Payton Gendron was "very heavily armed" when he arrived at Tops Friendly Markets at around 2:30 p.m. Saturday and opened fire in the parking lot and inside the supermarket, CNN reported, citing Buffalo Police Commissioner Joseph Gramaglia.
The former Broome Community College student had traveled more than three hours from Conklin, New York, to carry out the attack in the predominantly Black community where the supermarket was located.
Thirteen people, 11 of whom are Black, were shot in the incident, which ended when Gendron surrendered to police. Ten victims were killed, including a security guard and three other store employees.

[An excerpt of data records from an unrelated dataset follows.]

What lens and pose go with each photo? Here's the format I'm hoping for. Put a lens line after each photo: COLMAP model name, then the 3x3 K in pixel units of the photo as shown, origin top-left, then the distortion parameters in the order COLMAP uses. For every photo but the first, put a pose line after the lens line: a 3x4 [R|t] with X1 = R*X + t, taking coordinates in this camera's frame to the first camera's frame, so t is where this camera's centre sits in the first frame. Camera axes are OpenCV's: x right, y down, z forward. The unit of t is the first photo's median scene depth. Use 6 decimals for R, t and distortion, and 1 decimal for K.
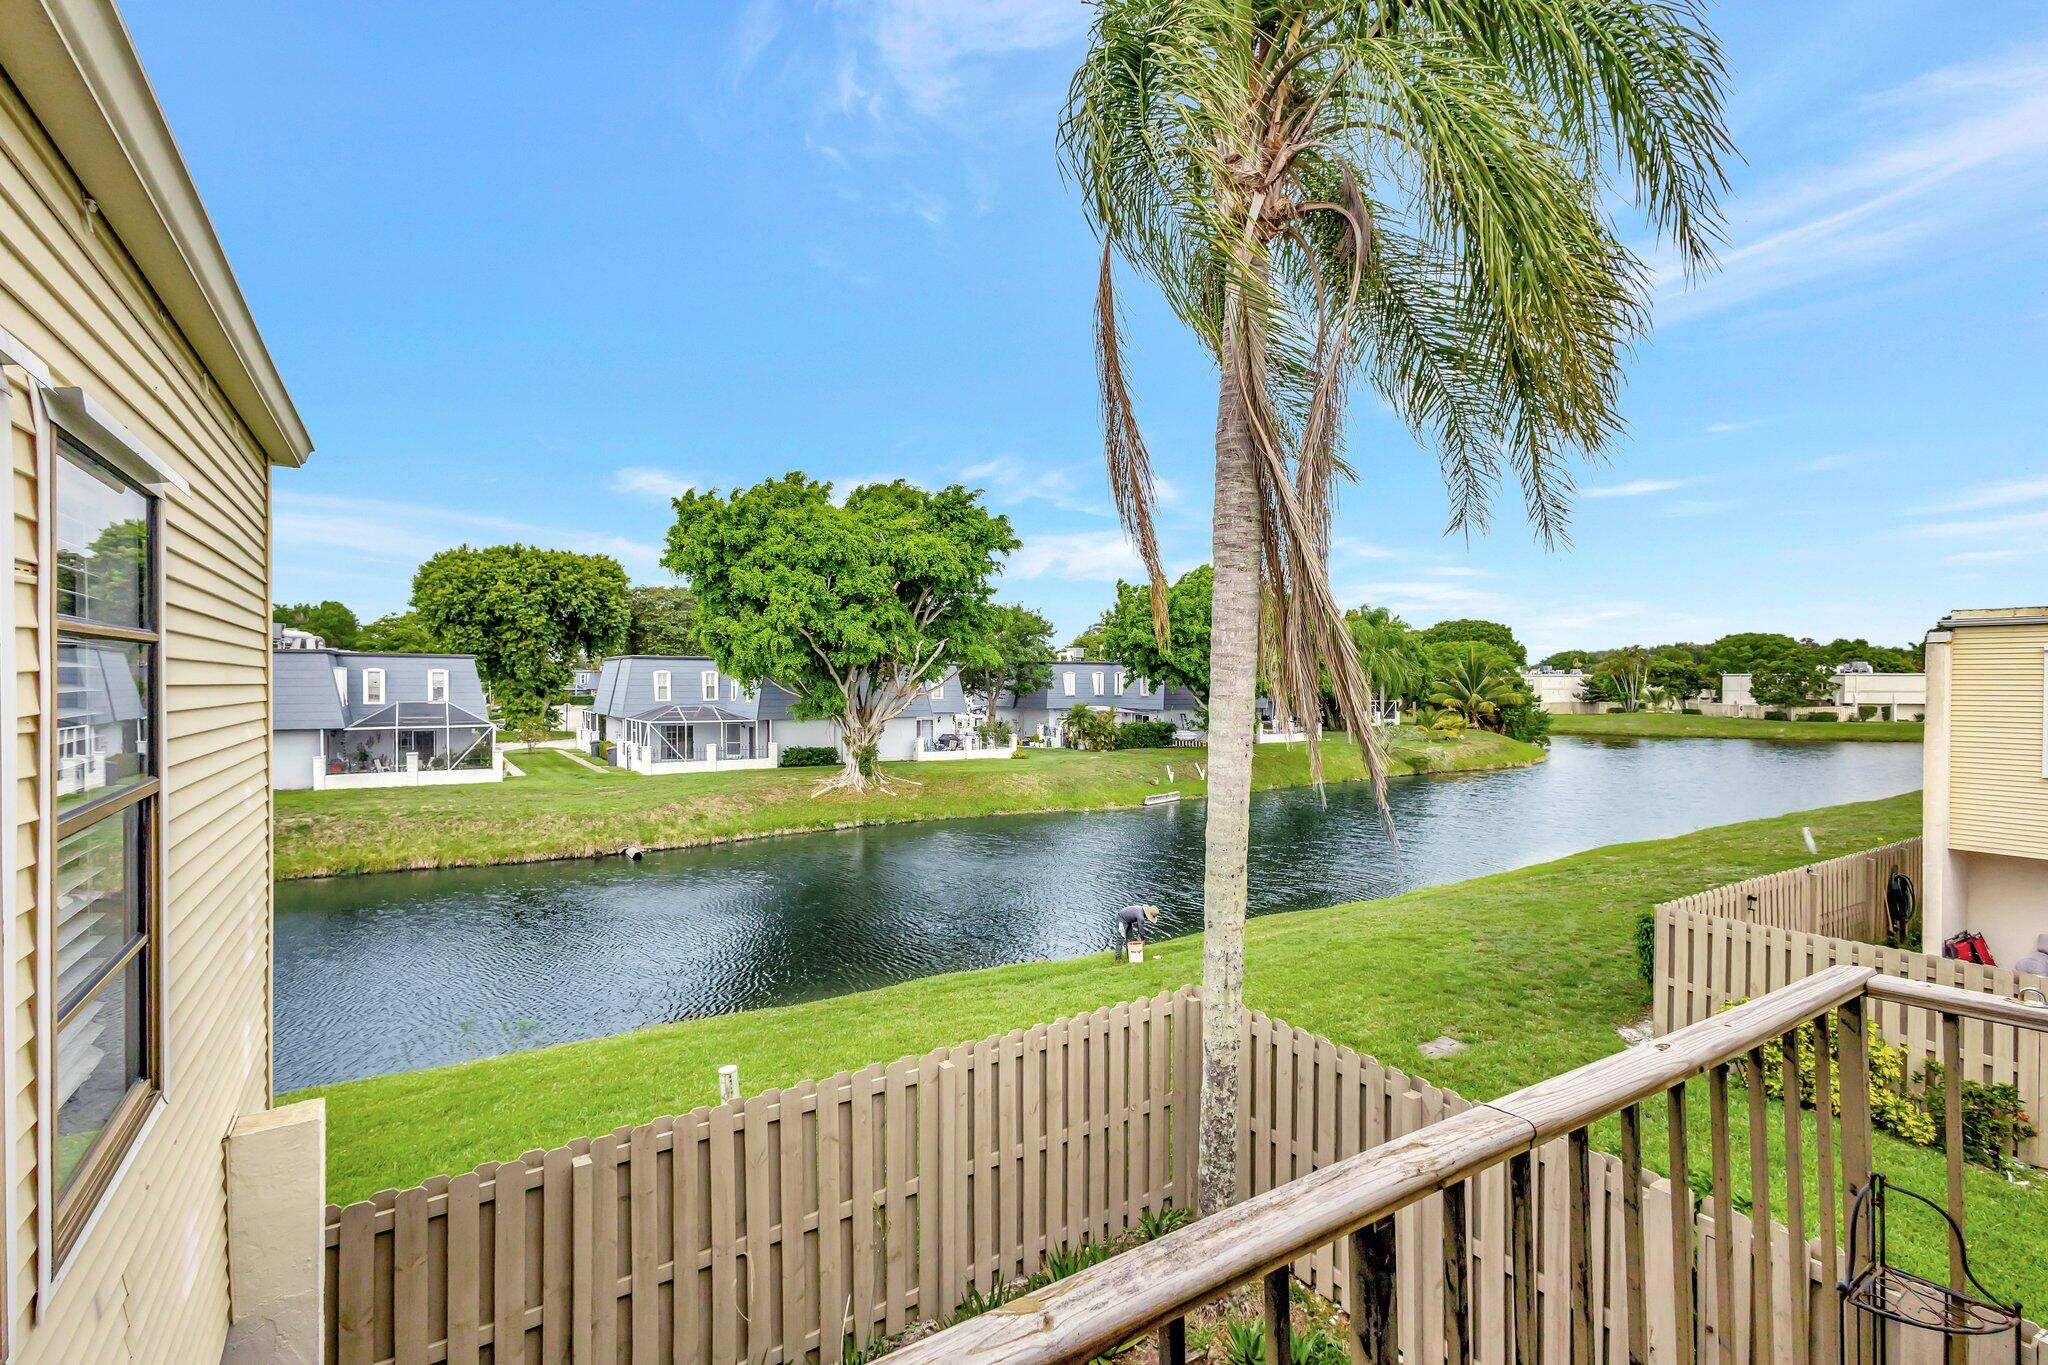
lens RADIAL K [[955.9, 0, 1036.8], [0, 955.9, 692.8], [0, 0, 1]] dist [0.005317, 0.002007]
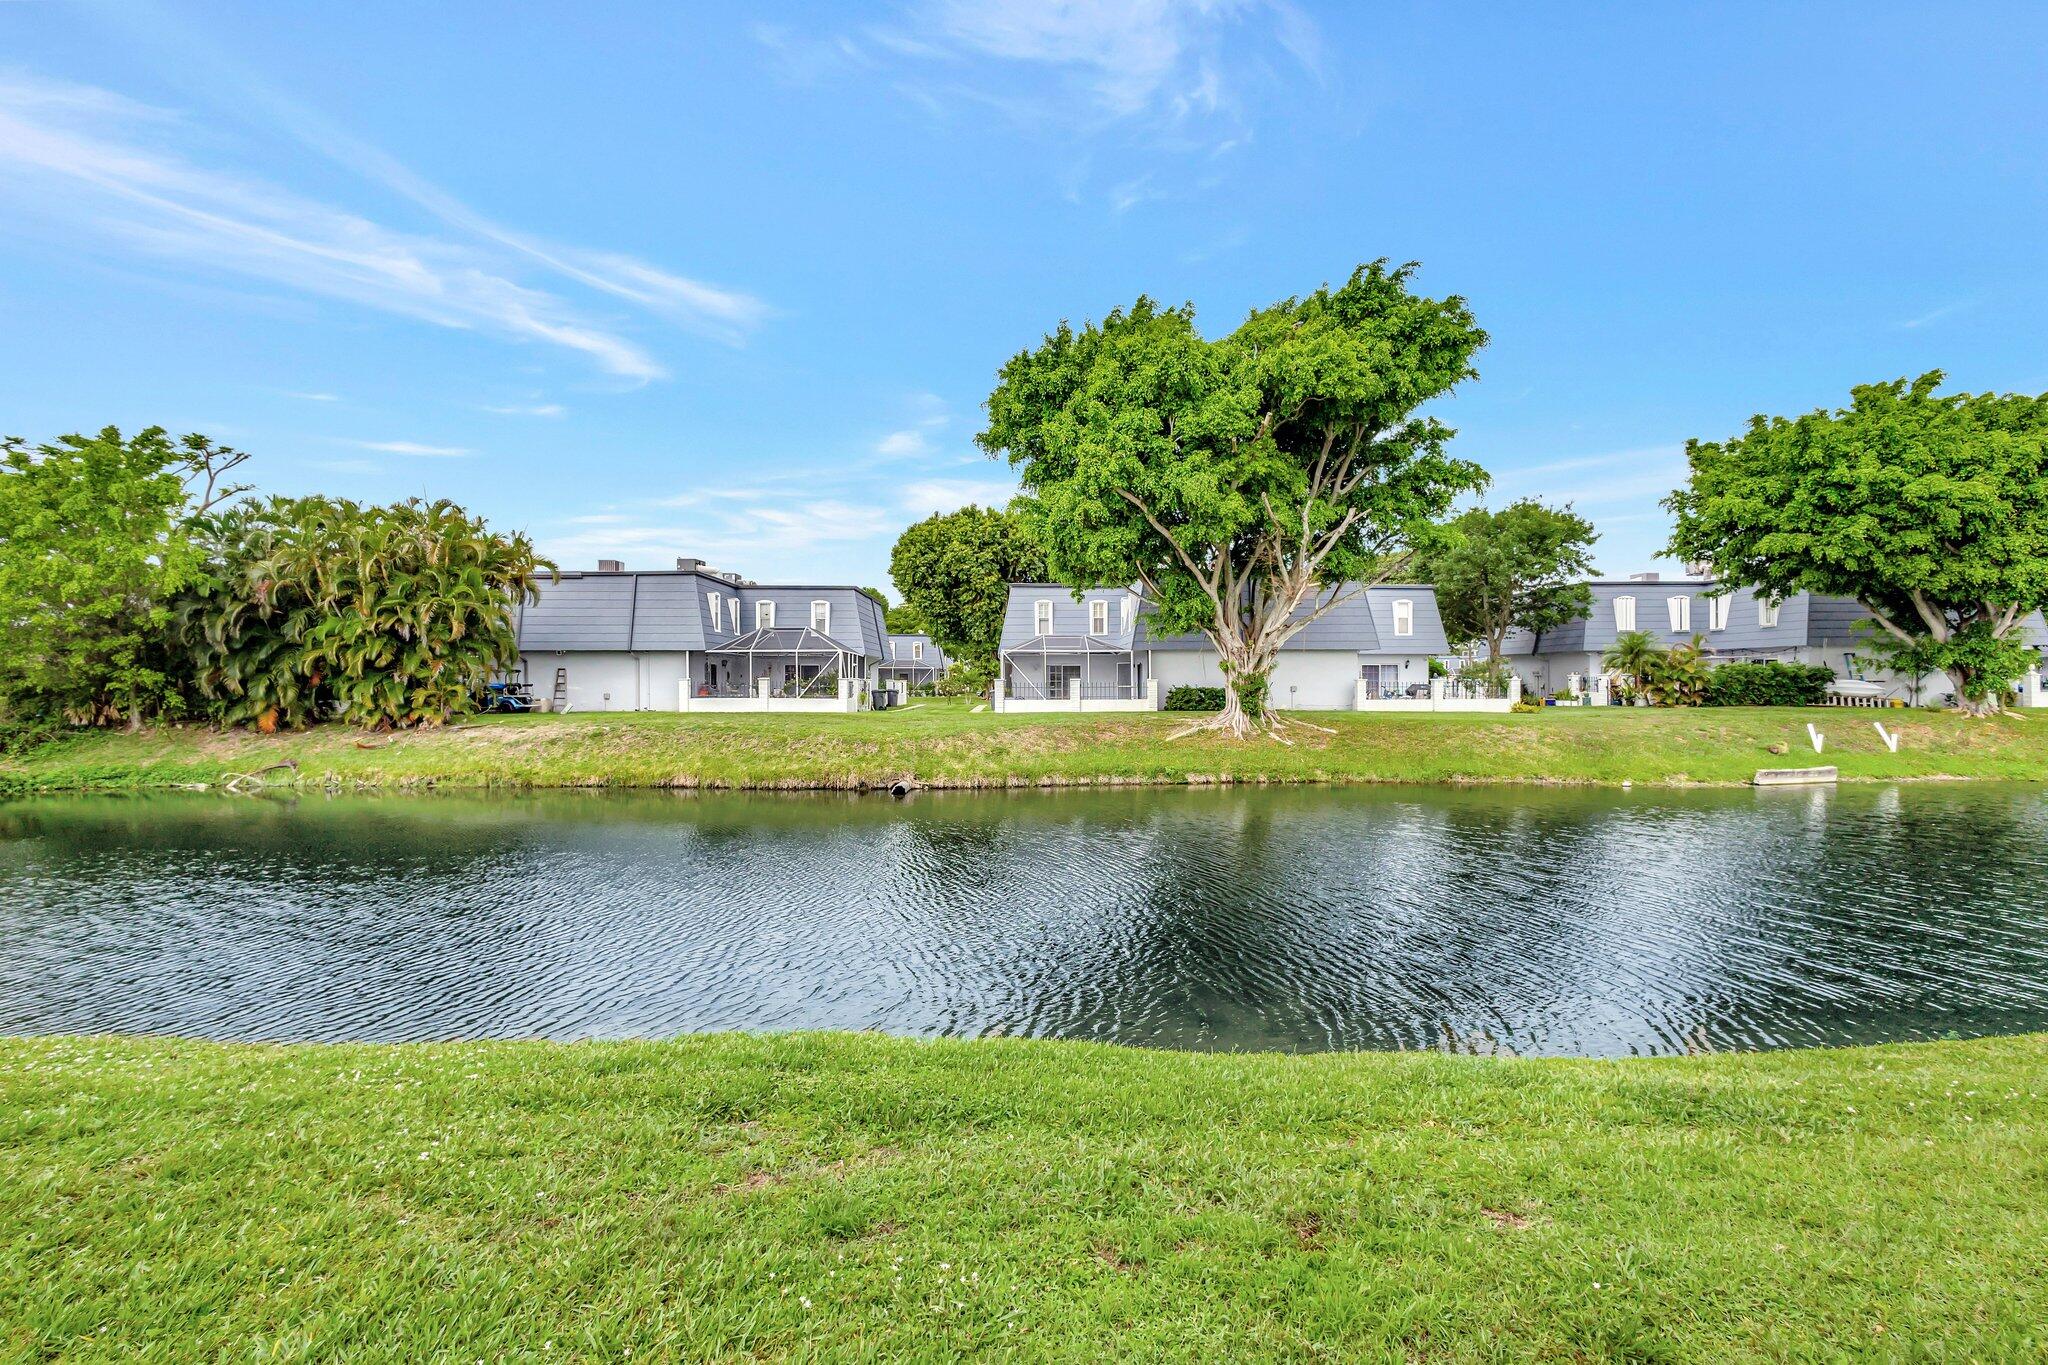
lens RADIAL K [[955.9, 0, 1022.4], [0, 955.9, 678.6], [0, 0, 1]] dist [0.005317, 0.002007]
pose [[0.841934, -0.009630, -0.539495, 0.063962], [-0.000470, 0.999827, -0.018580, 0.076244], [0.539581, 0.015896, 0.841784, 0.327757]]
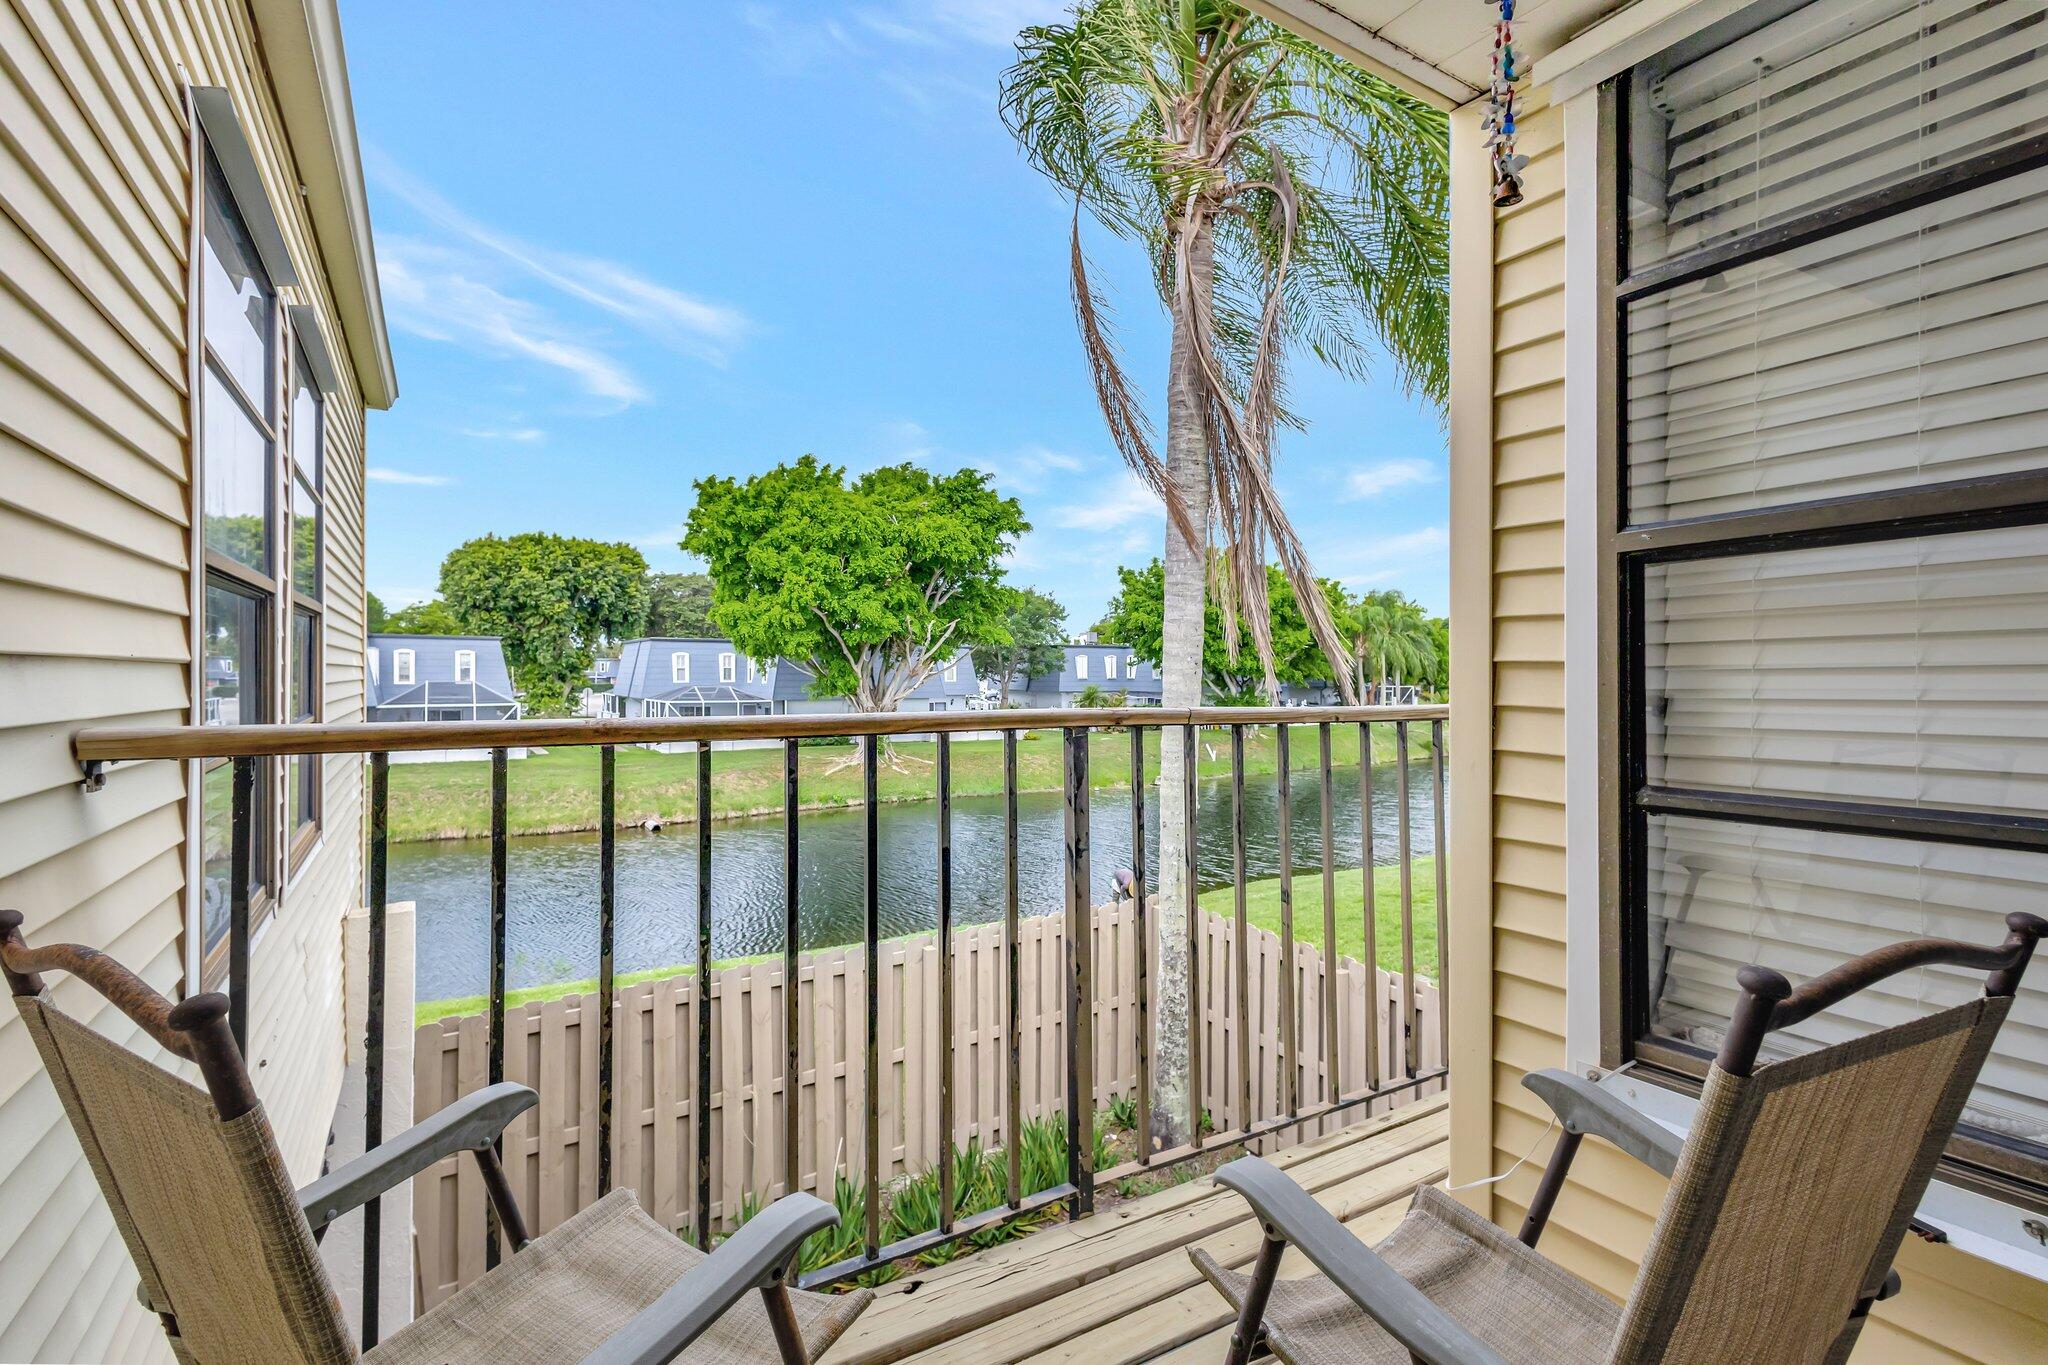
lens RADIAL K [[955.9, 0, 1033.5], [0, 955.9, 674.6], [0, 0, 1]] dist [0.005317, 0.002007]
pose [[0.999793, -0.001857, -0.020252, 0.007216], [0.001709, 0.999972, -0.007292, 0.010504], [0.020265, 0.007256, 0.999768, -0.018027]]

Despite signs indicating that the shooting was racially motivated, Gendron's family claimed it was likely the result of him snapping due to isolation caused by COVID-19 and paranoia, according to the New York Post.
"I have no idea how he could have gotten caught up in this. I blame it on COVID," Sandra Komoroff, a cousin of Gendron's mother, told the outlet.
Gendron had "bought into the fear" of the coronavirus and was "extremely paranoid," explained the 68-year-old, who also noted that Gendron contracted COVID-19 "a few weeks ago" despite being "vaxxed to the max."
"That’s the only way to say it. And when you’re home all day on the Internet, you’re missing out on human contact. There’s a lot of emotions and a lot of body language you’re not getting [unlike] when you see their face," Komoroff added.
Meanwhile, her same-aged husband, Dave Komoroff, suggested that COVID-19 could have affected the "lizard brain," a part of the brain that, according to researchers, controls our survival instincts.
"I can't say it's impossible, but maybe that would happen one out of so many millions of times," Dave said.
However, Erie County Sheriff John Garcia described the shooting, which is believed to have been planned out at least two months prior, as a "straight-up racially motivated hate crime," a report by the New York Times said.
Gendron allegedly outlined the plan for the shooting on a 180-page document posted online before the incident. In the document, which was obtained by CNN, the suspect allegedly wrote that he chose the location due to the high concentration of Black people in the area.
The document also focused on the notion of "replacement theory," a white supremacist belief that non-whites will eventually replace white people because they have higher birth rates, according to authorities.
Gendron's extremist beliefs may have been cultivated online, and he appears to have expressed racially motivated extremist views in his online postings, unnamed law enforcement sources told ABC News.
Gendron was arraigned on one count of first-degree murder before the Buffalo City Court Saturday, according to the Erie County District Attorney's office.
He entered a not guilty plea and is expected to appear in court again Thursday.
The shooting is being investigated as a hate crime and a "case of racially motivated violent extremism," said Stephen Belongia, the special agent in charge of the F.B.I. Buffalo field office.
A total of 82,376,975 COVID-19 cases and 997,215 virus-related deaths have been reported in the U.S., according to data provided by the Centers for Disease Control and Prevention.